Un froid matin d’hiver. La route est déserte, l’air lui pique la peau comme mille aiguilles. Le bus roule lentement, les pneus crissent sur la fine couche de glace, l’intérieur est silencieux. Quelques passagers somnolent, d’autres regardent par la fenêtre, et le chauffeur écoute le faible crépitement de la radio. Tout lui semble familier jusqu’à ce qu’une étrange tache sombre apparaisse devant lui.
Il plisse les yeux, pensant à un déchet, peut-être un sac ou un tapis abandonné. Mais plus il s’approche, plus il comprend : c’est vivant. Une ribambelle de chiots, blottis au beau milieu de l’autoroute. Ils frissonnent, bougent, mais ne se dispersent pas. Comme s’ils surveillaient quelque chose.
Le chauffeur klaxonne – un bref signal d’avertissement. Pas un seul ne bouge. Puis il allume les feux de détresse, descend du bus et s’approche d’eux, prudemment, sentant le vent lui souffler au visage. Les chiots s’écartent brusquement. Et à cet instant, il voit quelque chose qui lui glace le cœur, non seulement à l’extérieur, mais aussi à l’intérieur.
Sous un tas de cadavres gisait une chienne. Une adulte, grande, morte. Les chiots étaient allongés sur elle, comme pour la réchauffer. Sa fourrure était couverte de givre, ses pattes tendues, ses yeux mi-clos. Peut-être était-elle morte pendant la nuit – de faim, de froid, ou d’une voiture renversée. Mais les chiots sont restés. Ils sont simplement restés, ignorant que leur mère ne se relèverait jamais.
Il reste debout, incapable de bouger. Chaque seconde lui paraît insupportable.
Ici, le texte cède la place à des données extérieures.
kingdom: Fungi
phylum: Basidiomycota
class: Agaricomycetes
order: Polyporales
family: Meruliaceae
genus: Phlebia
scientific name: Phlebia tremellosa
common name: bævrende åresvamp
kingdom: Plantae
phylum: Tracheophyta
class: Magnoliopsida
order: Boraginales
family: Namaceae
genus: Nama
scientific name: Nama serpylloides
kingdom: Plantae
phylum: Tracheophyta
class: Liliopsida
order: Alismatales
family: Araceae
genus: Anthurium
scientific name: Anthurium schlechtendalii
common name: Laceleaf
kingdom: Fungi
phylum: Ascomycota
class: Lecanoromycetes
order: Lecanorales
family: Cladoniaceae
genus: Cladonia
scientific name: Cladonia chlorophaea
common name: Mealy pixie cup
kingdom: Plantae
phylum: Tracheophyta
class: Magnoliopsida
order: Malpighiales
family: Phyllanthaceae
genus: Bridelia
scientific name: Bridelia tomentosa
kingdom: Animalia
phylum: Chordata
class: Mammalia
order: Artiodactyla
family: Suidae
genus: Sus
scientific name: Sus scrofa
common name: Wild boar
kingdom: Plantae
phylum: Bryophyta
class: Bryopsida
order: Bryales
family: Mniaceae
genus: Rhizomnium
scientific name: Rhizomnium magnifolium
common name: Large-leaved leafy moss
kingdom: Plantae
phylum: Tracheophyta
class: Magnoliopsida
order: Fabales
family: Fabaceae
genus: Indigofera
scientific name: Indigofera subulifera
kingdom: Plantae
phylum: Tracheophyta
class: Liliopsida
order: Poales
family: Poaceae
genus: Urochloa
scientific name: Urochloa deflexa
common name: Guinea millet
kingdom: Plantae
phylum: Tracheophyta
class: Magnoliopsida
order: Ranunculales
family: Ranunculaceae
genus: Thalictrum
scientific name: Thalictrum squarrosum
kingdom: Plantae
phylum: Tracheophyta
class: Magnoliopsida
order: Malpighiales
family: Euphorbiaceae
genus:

Une douleur sourde lui monte à la poitrine, comme si quelqu’un l’écrasait de l’intérieur. Puis il tombe à genoux. Les chiots n’ont pas peur. L’un d’eux s’approche, lui caresse la main de son museau humide. Un autre gémit faiblement. Le chauffeur enlève sa veste, enveloppe ses affaires et appelle quelqu’un au téléphone : les secours, un refuge, n’importe qui.
En attendant, il reste assis à proximité. Le froid lui brûle les doigts, mais il ne part pas. Impossible de partir quand on voit des petites vies se blottir autour d’une morte, sans se rendre compte que c’est fini. Il se demande : combien de fois est-il passé devant quelque chose de semblable, sans le remarquer, sans regarder ! Que de souffrances nous échappent chaque jour, simplement parce que nous sommes pressés.
Vingt minutes passent. Une voiture arrive. Des gens en vestes colorées prennent les chiots, les mettent dans une boîte et promettent de les emmener au refuge. Le chauffeur hoche la tête, mais ne part pas tout de suite. Il regarde la neige, la tache sombre sur la route où un chien gisait une minute plus tôt, et ne peut s’empêcher de penser : tout ce qu’ils voulaient, c’était survivre. Ensemble.

Plus tard, le soir, il rentrera chez lui et allumera la télévision, où les informations, les publicités et les conversations des autres empliront l’air. Mais le bruit ne couvrira pas le silence intérieur. Car désormais, chaque fois qu’il empruntera cette route, il aura l’impression d’apercevoir un point noir scintiller quelque part devant lui. Et son cœur s’arrêtera à nouveau.

Parfois, les rencontres les plus simples ne sont pas fortuites. Elles lui rappellent que le monde repose sur ceux qui s’arrêtent sans cesse. Même quand d’autres passent.